From Chief Economist Nariman Behravesh

The global economy started 2018 with strong, synchronized growth, but the momentum faded as the year progressed and growth trends diverged. Notably, the economies of the eurozone, the United Kingdom, Japan, and China began to weaken. In contrast, the US economy accelerated, thanks to fiscal stimulus. These divergent trends will persist in 2019. US economic growth will remain above trend, while other key economies will experience further deceleration.
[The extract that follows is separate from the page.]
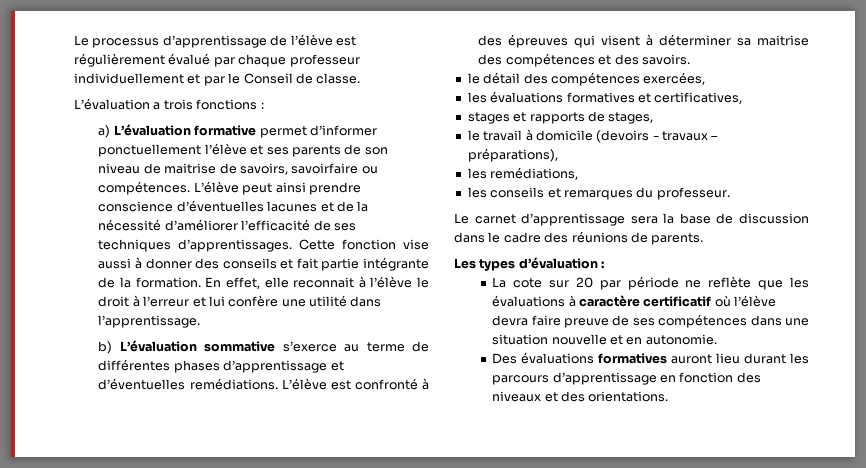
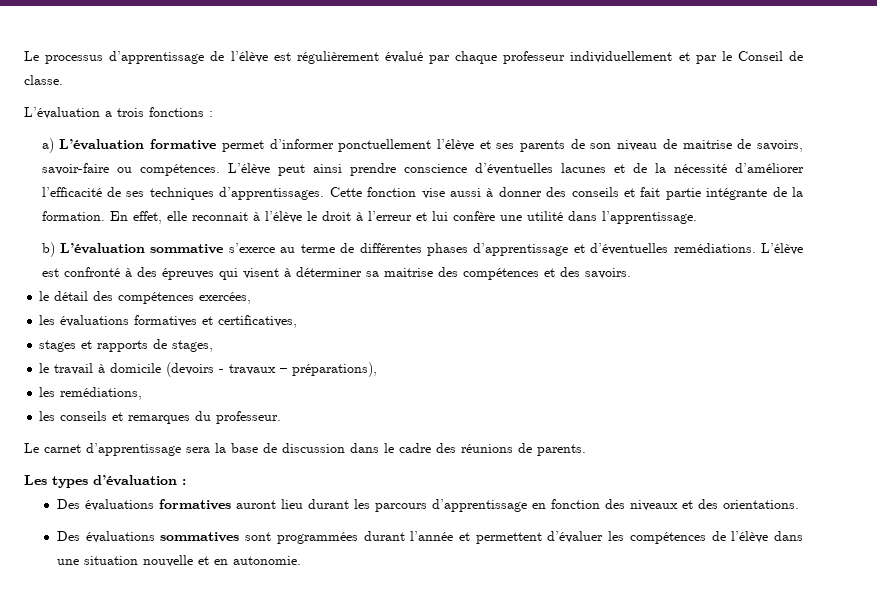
[291,163,359,174] savoirfaire -> [41,163,109,175] savoir-faire
[492,276,809,290] [492,295,777,307] [492,314,809,328] [492,334,717,345] // La cote sur 20 par période ne reflète que les évaluations à caractère certificatif où l’élève devra faire preuve de ses compétences dans une situation nouvelle et en autonomie. -> (186, 482) none
(669, 396) none -> [57,531,803,544] [57,555,302,567] // Des évaluations sommatives sont programmées durant l’année et permettent d’évaluer les compétences de l’élève dans une situation nouvelle et en autonomie.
As a result, IHS Markit predicts that global growth will edge down from 3.2% in 2018 to 3.0% in 2019-and will keep decelerating over the next few years. One major risk in the coming year is the sharp drop-off in world trade growth, which fell from a pace of above 5% at the beginning of 2018 to nearly zero at the end. The risk of an escalation in trade conflicts remains elevated. If such an escalation were to occur, a contraction in world trade could slow the world economy even more. At the same time, the sell-off in equity and commodity markets, on top of the gradual removal of accommodation by some central banks, means that financial conditions worldwide are tightening. Combined with heightened political uncertainty in many parts of the world, these risks point to the increased vulnerability of the global economy to further shocks and the greater probability of a recession in the next few years-although still relatively low in 2019.